# [Aim]
Revise the material by replacing every "catalogue / barcode" with "catalog number" and leave everything else unchanged.

--- begin Entries provided ---

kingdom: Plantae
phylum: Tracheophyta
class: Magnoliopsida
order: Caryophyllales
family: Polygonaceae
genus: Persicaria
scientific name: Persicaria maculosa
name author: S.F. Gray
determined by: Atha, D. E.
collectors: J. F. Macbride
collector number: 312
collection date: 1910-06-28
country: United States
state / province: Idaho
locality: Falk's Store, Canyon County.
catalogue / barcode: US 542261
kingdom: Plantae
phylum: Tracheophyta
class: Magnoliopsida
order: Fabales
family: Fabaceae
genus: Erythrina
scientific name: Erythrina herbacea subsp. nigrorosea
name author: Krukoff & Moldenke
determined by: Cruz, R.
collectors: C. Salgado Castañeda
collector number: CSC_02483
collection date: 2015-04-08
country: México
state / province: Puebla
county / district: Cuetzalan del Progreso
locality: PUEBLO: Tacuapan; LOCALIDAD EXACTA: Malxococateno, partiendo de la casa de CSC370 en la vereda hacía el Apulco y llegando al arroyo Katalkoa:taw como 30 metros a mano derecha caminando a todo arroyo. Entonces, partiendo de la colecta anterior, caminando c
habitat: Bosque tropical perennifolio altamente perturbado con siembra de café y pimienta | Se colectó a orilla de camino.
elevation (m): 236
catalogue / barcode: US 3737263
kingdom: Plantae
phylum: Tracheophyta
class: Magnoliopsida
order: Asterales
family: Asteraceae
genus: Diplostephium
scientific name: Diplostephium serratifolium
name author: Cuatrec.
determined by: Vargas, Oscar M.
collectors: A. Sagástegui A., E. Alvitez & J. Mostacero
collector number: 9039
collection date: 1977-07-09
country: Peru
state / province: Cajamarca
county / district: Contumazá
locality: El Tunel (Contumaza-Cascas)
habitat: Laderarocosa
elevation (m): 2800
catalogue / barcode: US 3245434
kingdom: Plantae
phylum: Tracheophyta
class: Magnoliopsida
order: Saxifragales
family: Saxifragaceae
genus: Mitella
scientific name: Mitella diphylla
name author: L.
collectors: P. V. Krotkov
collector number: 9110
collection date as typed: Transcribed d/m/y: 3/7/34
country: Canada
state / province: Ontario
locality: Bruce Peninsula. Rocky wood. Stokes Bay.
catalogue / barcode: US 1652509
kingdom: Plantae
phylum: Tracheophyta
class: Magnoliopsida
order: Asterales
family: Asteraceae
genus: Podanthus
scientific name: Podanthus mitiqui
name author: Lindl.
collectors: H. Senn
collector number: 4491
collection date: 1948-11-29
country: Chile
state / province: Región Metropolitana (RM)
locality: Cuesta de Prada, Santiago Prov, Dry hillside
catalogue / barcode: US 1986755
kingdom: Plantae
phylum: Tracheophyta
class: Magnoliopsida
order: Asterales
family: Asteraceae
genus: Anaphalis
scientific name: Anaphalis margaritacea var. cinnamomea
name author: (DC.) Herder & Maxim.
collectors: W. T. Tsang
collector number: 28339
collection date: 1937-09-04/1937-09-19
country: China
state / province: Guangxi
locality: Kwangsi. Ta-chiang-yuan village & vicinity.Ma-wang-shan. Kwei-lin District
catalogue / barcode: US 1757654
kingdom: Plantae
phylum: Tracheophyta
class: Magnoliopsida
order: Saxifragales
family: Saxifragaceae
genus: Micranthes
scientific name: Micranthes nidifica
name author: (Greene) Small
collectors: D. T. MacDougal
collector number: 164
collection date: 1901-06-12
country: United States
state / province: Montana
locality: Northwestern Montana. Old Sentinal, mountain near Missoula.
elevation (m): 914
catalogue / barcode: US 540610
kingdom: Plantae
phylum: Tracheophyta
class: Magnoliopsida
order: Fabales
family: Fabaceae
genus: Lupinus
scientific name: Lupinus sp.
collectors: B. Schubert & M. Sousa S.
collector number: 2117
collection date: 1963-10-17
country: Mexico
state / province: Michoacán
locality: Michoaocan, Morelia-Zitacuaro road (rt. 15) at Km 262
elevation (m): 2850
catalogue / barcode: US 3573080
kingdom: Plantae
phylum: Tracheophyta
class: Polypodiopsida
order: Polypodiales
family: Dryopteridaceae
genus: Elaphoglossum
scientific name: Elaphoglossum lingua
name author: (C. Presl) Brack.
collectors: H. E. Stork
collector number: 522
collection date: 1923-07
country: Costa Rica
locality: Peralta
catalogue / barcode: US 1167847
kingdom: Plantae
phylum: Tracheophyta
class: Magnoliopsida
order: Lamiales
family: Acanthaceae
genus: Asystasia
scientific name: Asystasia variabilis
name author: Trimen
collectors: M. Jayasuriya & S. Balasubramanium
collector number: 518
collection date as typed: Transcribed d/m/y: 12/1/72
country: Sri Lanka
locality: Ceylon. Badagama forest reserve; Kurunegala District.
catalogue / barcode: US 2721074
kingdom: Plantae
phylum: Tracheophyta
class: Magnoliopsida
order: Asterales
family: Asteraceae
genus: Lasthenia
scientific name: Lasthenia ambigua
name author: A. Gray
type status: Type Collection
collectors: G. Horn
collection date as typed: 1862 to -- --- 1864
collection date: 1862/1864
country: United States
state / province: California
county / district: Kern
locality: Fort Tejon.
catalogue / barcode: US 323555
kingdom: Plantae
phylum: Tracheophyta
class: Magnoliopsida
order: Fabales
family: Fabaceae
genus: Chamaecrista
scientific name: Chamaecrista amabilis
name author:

--- end Entries provided ---

# [Exercise output]
kingdom: Plantae
phylum: Tracheophyta
class: Magnoliopsida
order: Caryophyllales
family: Polygonaceae
genus: Persicaria
scientific name: Persicaria maculosa
name author: S.F. Gray
determined by: Atha, D. E.
collectors: J. F. Macbride
collector number: 312
collection date: 1910-06-28
country: United States
state / province: Idaho
locality: Falk's Store, Canyon County.
catalog number: US 542261
kingdom: Plantae
phylum: Tracheophyta
class: Magnoliopsida
order: Fabales
family: Fabaceae
genus: Erythrina
scientific name: Erythrina herbacea subsp. nigrorosea
name author: Krukoff & Moldenke
determined by: Cruz, R.
collectors: C. Salgado Castañeda
collector number: CSC_02483
collection date: 2015-04-08
country: México
state / province: Puebla
county / district: Cuetzalan del Progreso
locality: PUEBLO: Tacuapan; LOCALIDAD EXACTA: Malxococateno, partiendo de la casa de CSC370 en la vereda hacía el Apulco y llegando al arroyo Katalkoa:taw como 30 metros a mano derecha caminando a todo arroyo. Entonces, partiendo de la colecta anterior, caminando c
habitat: Bosque tropical perennifolio altamente perturbado con siembra de café y pimienta | Se colectó a orilla de camino.
elevation (m): 236
catalog number: US 3737263
kingdom: Plantae
phylum: Tracheophyta
class: Magnoliopsida
order: Asterales
family: Asteraceae
genus: Diplostephium
scientific name: Diplostephium serratifolium
name author: Cuatrec.
determined by: Vargas, Oscar M.
collectors: A. Sagástegui A., E. Alvitez & J. Mostacero
collector number: 9039
collection date: 1977-07-09
country: Peru
state / province: Cajamarca
county / district: Contumazá
locality: El Tunel (Contumaza-Cascas)
habitat: Laderarocosa
elevation (m): 2800
catalog number: US 3245434
kingdom: Plantae
phylum: Tracheophyta
class: Magnoliopsida
order: Saxifragales
family: Saxifragaceae
genus: Mitella
scientific name: Mitella diphylla
name author: L.
collectors: P. V. Krotkov
collector number: 9110
collection date as typed: Transcribed d/m/y: 3/7/34
country: Canada
state / province: Ontario
locality: Bruce Peninsula. Rocky wood. Stokes Bay.
catalog number: US 1652509
kingdom: Plantae
phylum: Tracheophyta
class: Magnoliopsida
order: Asterales
family: Asteraceae
genus: Podanthus
scientific name: Podanthus mitiqui
name author: Lindl.
collectors: H. Senn
collector number: 4491
collection date: 1948-11-29
country: Chile
state / province: Región Metropolitana (RM)
locality: Cuesta de Prada, Santiago Prov, Dry hillside
catalog number: US 1986755
kingdom: Plantae
phylum: Tracheophyta
class: Magnoliopsida
order: Asterales
family: Asteraceae
genus: Anaphalis
scientific name: Anaphalis margaritacea var. cinnamomea
name author: (DC.) Herder & Maxim.
collectors: W. T. Tsang
collector number: 28339
collection date: 1937-09-04/1937-09-19
country: China
state / province: Guangxi
locality: Kwangsi. Ta-chiang-yuan village & vicinity.Ma-wang-shan. Kwei-lin District
catalog number: US 1757654
kingdom: Plantae
phylum: Tracheophyta
class: Magnoliopsida
order: Saxifragales
family: Saxifragaceae
genus: Micranthes
scientific name: Micranthes nidifica
name author: (Greene) Small
collectors: D. T. MacDougal
collector number: 164
collection date: 1901-06-12
country: United States
state / province: Montana
locality: Northwestern Montana. Old Sentinal, mountain near Missoula.
elevation (m): 914
catalog number: US 540610
kingdom: Plantae
phylum: Tracheophyta
class: Magnoliopsida
order: Fabales
family: Fabaceae
genus: Lupinus
scientific name: Lupinus sp.
collectors: B. Schubert & M. Sousa S.
collector number: 2117
collection date: 1963-10-17
country: Mexico
state / province: Michoacán
locality: Michoaocan, Morelia-Zitacuaro road (rt. 15) at Km 262
elevation (m): 2850
catalog number: US 3573080
kingdom: Plantae
phylum: Tracheophyta
class: Polypodiopsida
order: Polypodiales
family: Dryopteridaceae
genus: Elaphoglossum
scientific name: Elaphoglossum lingua
name author: (C. Presl) Brack.
collectors: H. E. Stork
collector number: 522
collection date: 1923-07
country: Costa Rica
locality: Peralta
catalog number: US 1167847
kingdom: Plantae
phylum: Tracheophyta
class: Magnoliopsida
order: Lamiales
family: Acanthaceae
genus: Asystasia
scientific name: Asystasia variabilis
name author: Trimen
collectors: M. Jayasuriya & S. Balasubramanium
collector number: 518
collection date as typed: Transcribed d/m/y: 12/1/72
country: Sri Lanka
locality: Ceylon. Badagama forest reserve; Kurunegala District.
catalog number: US 2721074
kingdom: Plantae
phylum: Tracheophyta
class: Magnoliopsida
order: Asterales
family: Asteraceae
genus: Lasthenia
scientific name: Lasthenia ambigua
name author: A. Gray
type status: Type Collection
collectors: G. Horn
collection date as typed: 1862 to -- --- 1864
collection date: 1862/1864
country: United States
state / province: California
county / district: Kern
locality: Fort Tejon.
catalog number: US 323555
kingdom: Plantae
phylum: Tracheophyta
class: Magnoliopsida
order: Fabales
family: Fabaceae
genus: Chamaecrista
scientific name: Chamaecrista amabilis
name author:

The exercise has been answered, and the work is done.